* BEGIN Source passage *

Jump to content

[Resolved] 404 error from site map


Recommended Posts

I have done some product renaming, and reset the seo links. I then generated a new site map using the maintenance section...links in the new site map generate 404 errors when you click them, and google is showing 700 errors on my site from my last crawl. Any ideas on how to fix this?

Also, if you browse through the site, the errors will show, but after 5 or so refreshes, the page pulls up. Then the link from the site map will refresh and pull the site with no 404 error.

I also see sitemap links to inactive category and items that have the status off. How do I get those deleted?

Link to post
Share on other sites

" but after 5 or so refreshes, the page pulls up "

I was going to say this sounds like an external caching issue (not your browser and not CubeCart, but something your hosting provider is running your site through).

But that doesn't make sense. A new seo path wouldn't be in the external cache.and no external cache would block a request for a page it doesn't have.

If it is CubeCart that is returning a 404 (a "404 message" within a regular Cubecart page), then either:
The URL is not getting rewritten in the .htaccess file, or
The seo path cannot be found in the CubeCart_seo_urls database table.

Check the table for the exact, correct spelling of the seo path being used.

Link to post
Share on other sites
1 minute ago, bsmither said:

" but after 5 or so refreshes, the page pulls up "

* END Source passage *
* BEGIN Recorded information *

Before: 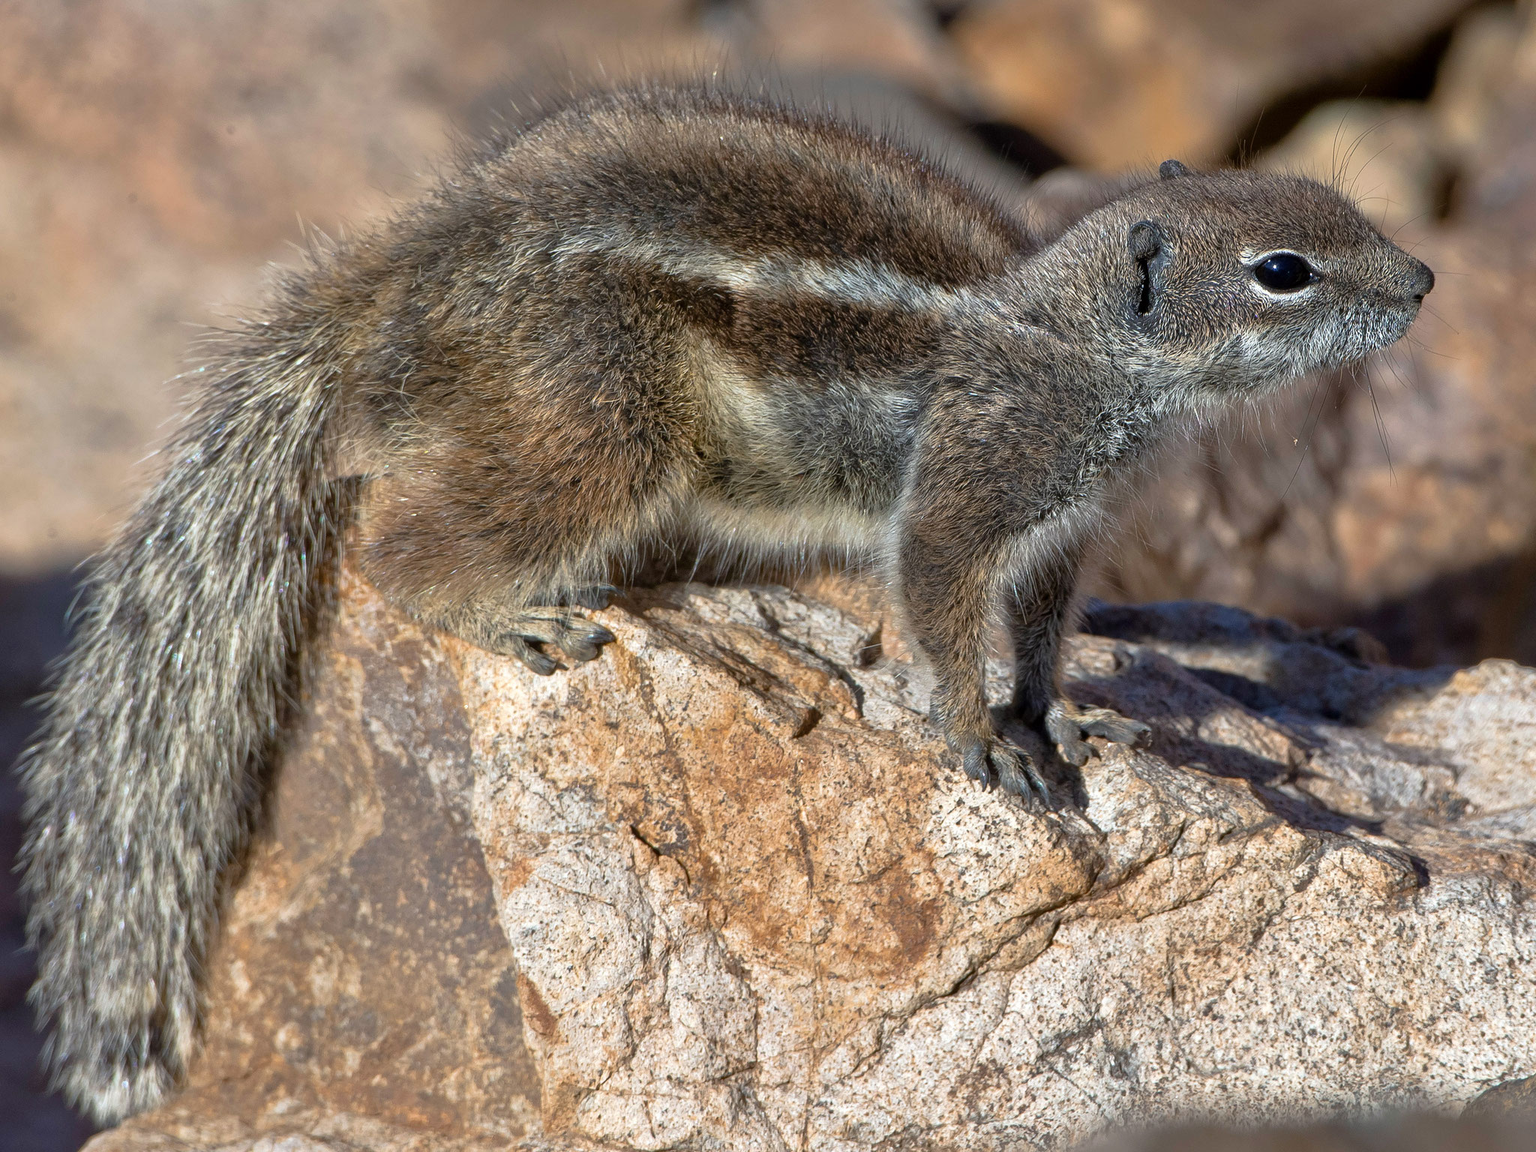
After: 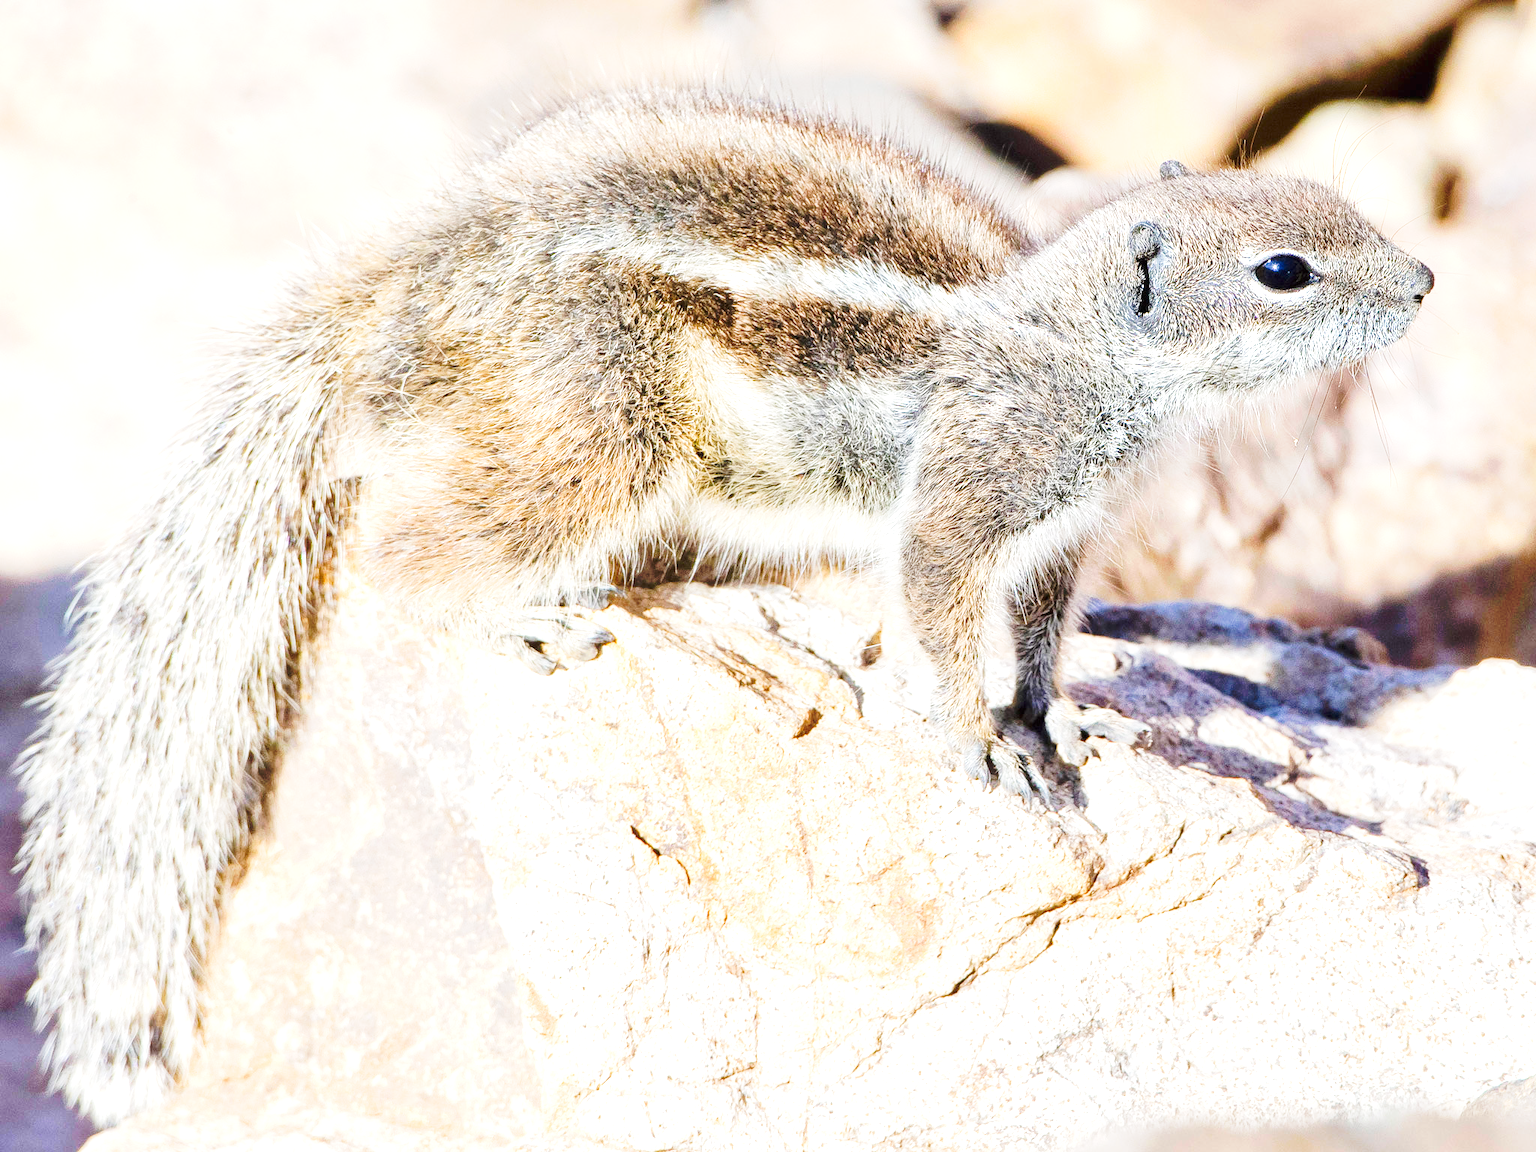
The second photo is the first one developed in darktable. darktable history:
exposure: black level correction 0, exposure 1.67 EV, compensate exposure bias true, compensate highlight preservation false
tone curve: curves: ch0 [(0, 0) (0.003, 0.003) (0.011, 0.013) (0.025, 0.029) (0.044, 0.052) (0.069, 0.082) (0.1, 0.118) (0.136, 0.161) (0.177, 0.21) (0.224, 0.27) (0.277, 0.38) (0.335, 0.49) (0.399, 0.594) (0.468, 0.692) (0.543, 0.794) (0.623, 0.857) (0.709, 0.919) (0.801, 0.955) (0.898, 0.978) (1, 1)], preserve colors none
tone equalizer: edges refinement/feathering 500, mask exposure compensation -1.57 EV, preserve details no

* END Recorded information *

▸ Directions
(1) Take the forum thread about site map 404 errors, starting at "I have done" and ending at "no 404 error.", and write that stretch out again, substituting "sitemap" for "site map".
(2) Resume the forum thread about site map 404 errors from the point where it stops.

▸ Expected outputs
(1)
I have done some product renaming, and reset the seo links. I then generated a new sitemap using the maintenance section...links in the new sitemap generate 404 errors when you click them, and google is showing 700 errors on my site from my last crawl. Any ideas on how to fix this?

Also, if you browse through the site, the errors will show, but after 5 or so refreshes, the page pulls up. Then the link from the sitemap will refresh and pull the site with no 404 error.

(2)
I was going to say this sounds like an external caching issue (not your browser and not CubeCart, but something your hosting provider is running your site through).

But that doesn't make sense. A new seo path wouldn't be in the external cache.and no external cache would block a request for a page it doesn't have.

If it is CubeCart that is returning a 404 (a "404 message" within a regular Cubecart page), then either:
The URL is not getting rewritten in the .htaccess file, or
The seo path cannot be found in the CubeCart_seo_urls database table.

Check the table for the exact, correct spelling of the seo path being used.

The spelling is all exact and correct. I think once the seo link has been deleted, it takes the page being clicked on to refresh it... they are almost all fixed now that I sent a program to crawl all links.

Link to post
Share on other sites

Now google gave me this warning: When we tested a sample of URLs from your Sitemap, we found that some URLs redirect to other locations. We recommend that your Sitemap contain URLs that point to the final destination (the redirect target) instead of redirecting to another URL.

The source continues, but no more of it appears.